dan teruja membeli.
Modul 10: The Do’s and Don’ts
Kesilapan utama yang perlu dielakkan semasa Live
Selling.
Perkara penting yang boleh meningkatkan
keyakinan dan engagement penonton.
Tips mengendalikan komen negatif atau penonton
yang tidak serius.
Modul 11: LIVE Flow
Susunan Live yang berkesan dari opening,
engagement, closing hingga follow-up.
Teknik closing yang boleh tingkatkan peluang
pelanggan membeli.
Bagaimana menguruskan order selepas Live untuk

__________

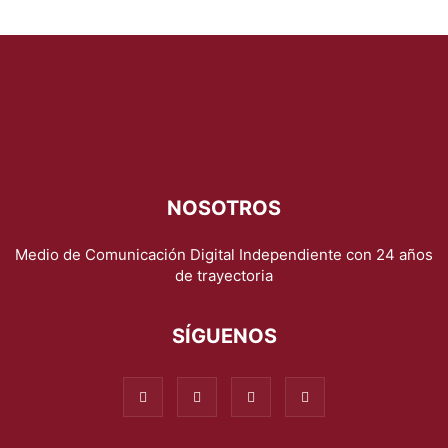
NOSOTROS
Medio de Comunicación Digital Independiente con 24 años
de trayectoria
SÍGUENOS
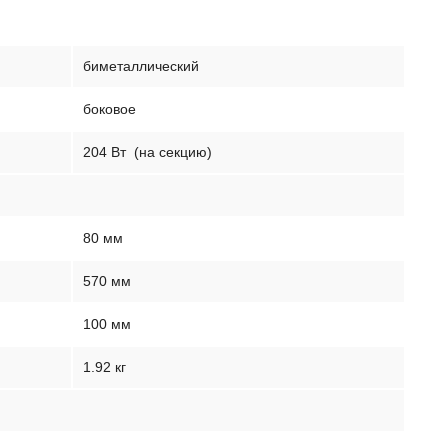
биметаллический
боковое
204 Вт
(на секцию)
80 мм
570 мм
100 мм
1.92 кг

__________

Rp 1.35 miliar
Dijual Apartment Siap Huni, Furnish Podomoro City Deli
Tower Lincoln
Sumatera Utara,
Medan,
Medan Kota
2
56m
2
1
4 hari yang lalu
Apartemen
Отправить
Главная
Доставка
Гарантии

__________

TRY IT: Quote word for word everything in the entries from the line containing "dan teruja membeli." down to the line containing "Bagaimana menguruskan order", including both of those lines.

SOLUTION TO THE EXERCISE:
dan teruja membeli.
Modul 10: The Do’s and Don’ts
Kesilapan utama yang perlu dielakkan semasa Live
Selling.
Perkara penting yang boleh meningkatkan
keyakinan dan engagement penonton.
Tips mengendalikan komen negatif atau penonton
yang tidak serius.
Modul 11: LIVE Flow
Susunan Live yang berkesan dari opening,
engagement, closing hingga follow-up.
Teknik closing yang boleh tingkatkan peluang
pelanggan membeli.
Bagaimana menguruskan order selepas Live untuk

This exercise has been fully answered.